▶ [Problem to solve]: Omit all pictures and give the records below again exactly as written.

==== Raw data

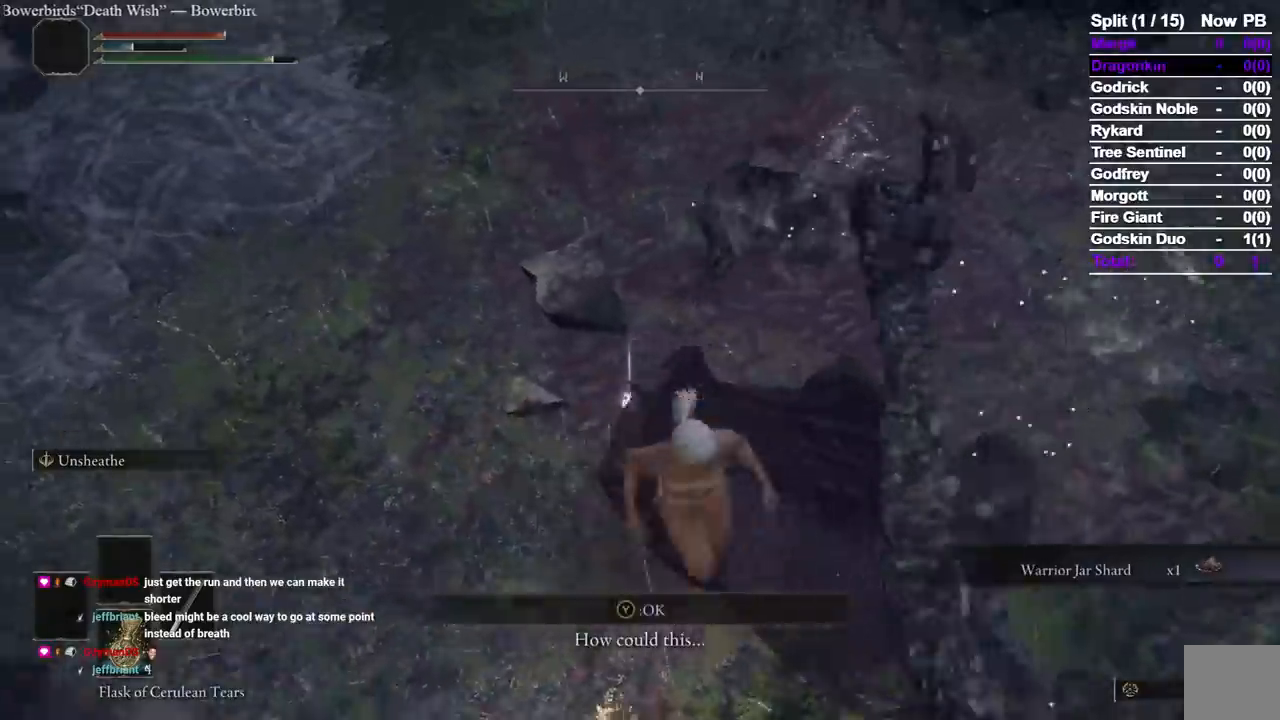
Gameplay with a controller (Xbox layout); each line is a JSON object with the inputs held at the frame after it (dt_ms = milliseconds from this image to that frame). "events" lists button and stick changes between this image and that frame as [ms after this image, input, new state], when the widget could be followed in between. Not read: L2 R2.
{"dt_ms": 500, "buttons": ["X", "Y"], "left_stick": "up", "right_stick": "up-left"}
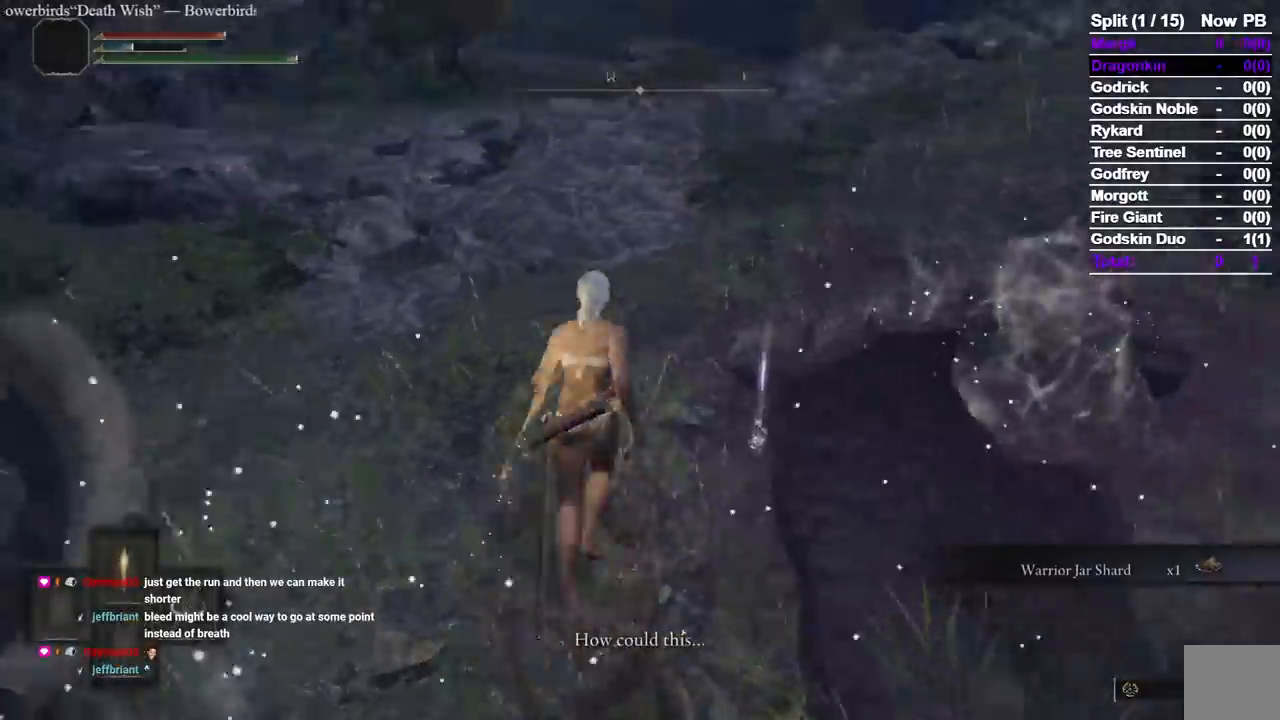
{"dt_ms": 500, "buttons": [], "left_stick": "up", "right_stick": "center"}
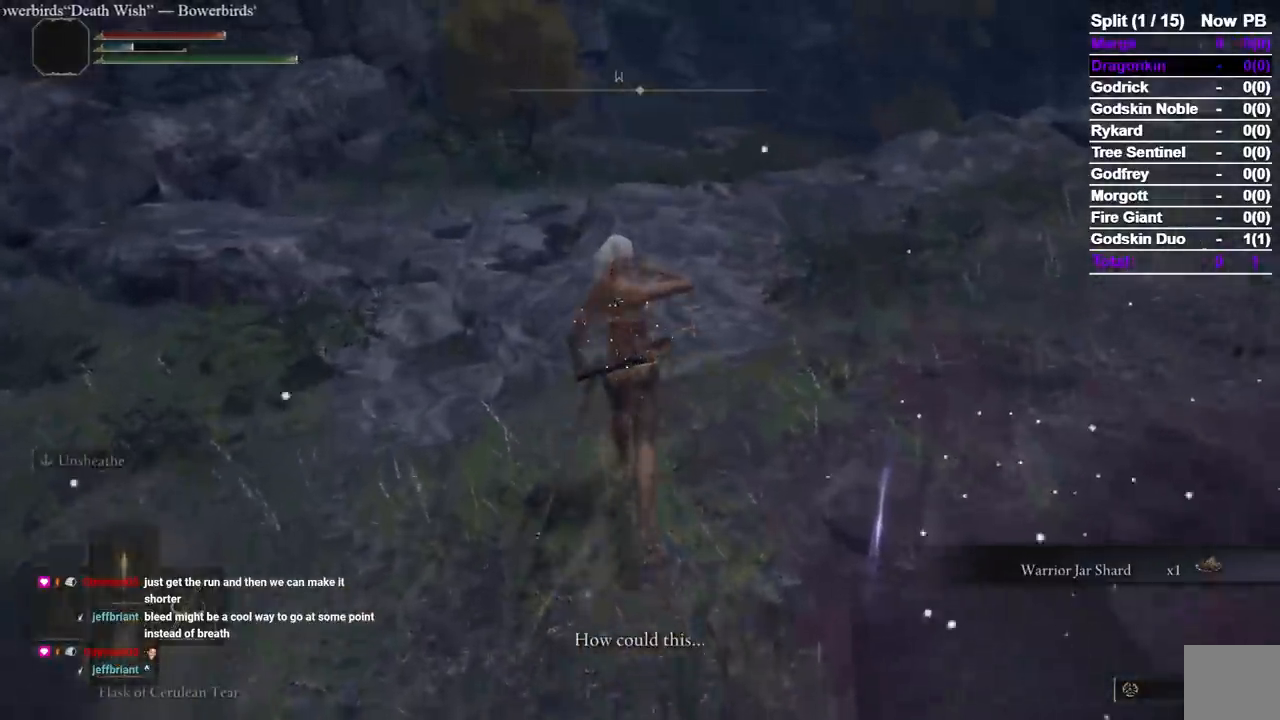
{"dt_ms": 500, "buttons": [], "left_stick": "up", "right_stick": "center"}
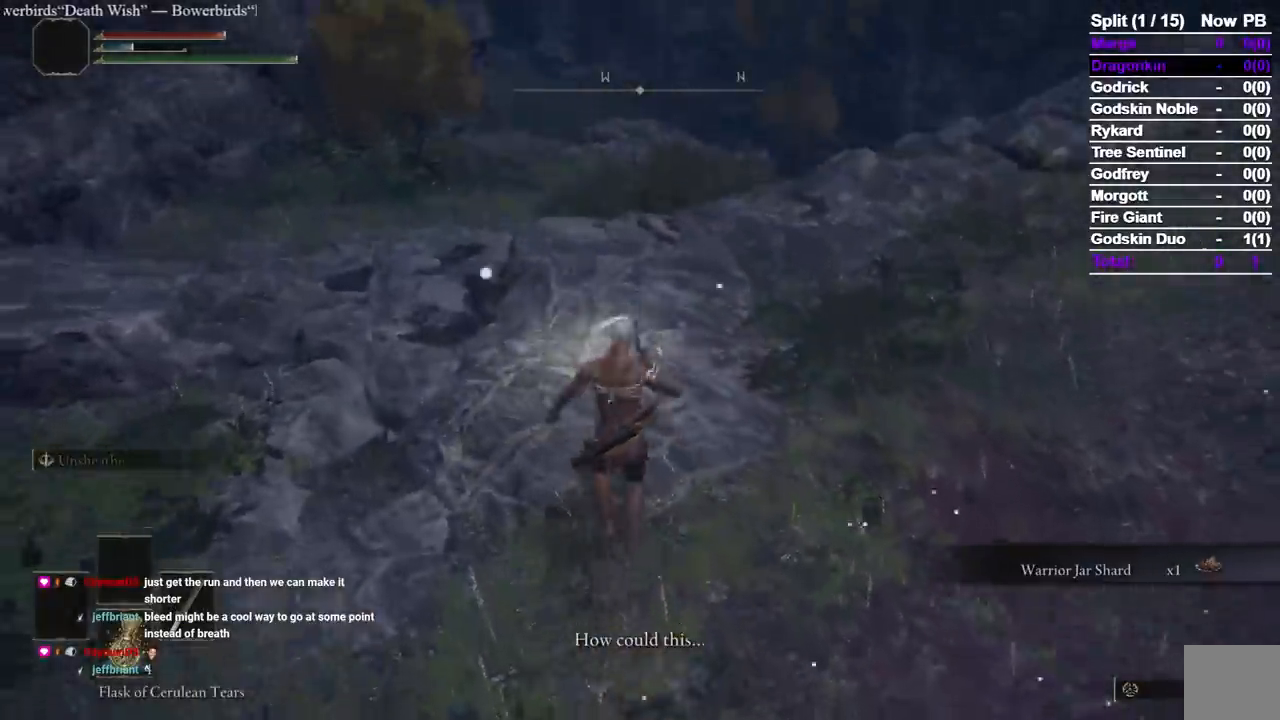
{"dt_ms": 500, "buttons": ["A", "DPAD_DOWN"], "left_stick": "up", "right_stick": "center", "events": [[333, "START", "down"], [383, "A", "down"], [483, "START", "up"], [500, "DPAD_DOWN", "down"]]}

========

▶ [Task response]:
Gameplay with a controller (Xbox layout); each line is a JSON object with the inputs held at the frame after it (dt_ms = milliseconds from this image to that frame). "events" lists button and stick changes between this image and that frame as [ms after this image, input, new state], when the widget could be followed in between. Not read: L2 R2.
{"dt_ms": 500, "buttons": ["X", "Y"], "left_stick": "up", "right_stick": "up-left"}
{"dt_ms": 500, "buttons": [], "left_stick": "up", "right_stick": "center"}
{"dt_ms": 500, "buttons": [], "left_stick": "up", "right_stick": "center"}
{"dt_ms": 500, "buttons": ["A", "DPAD_DOWN"], "left_stick": "up", "right_stick": "center", "events": [[333, "START", "down"], [383, "A", "down"], [483, "START", "up"], [500, "DPAD_DOWN", "down"]]}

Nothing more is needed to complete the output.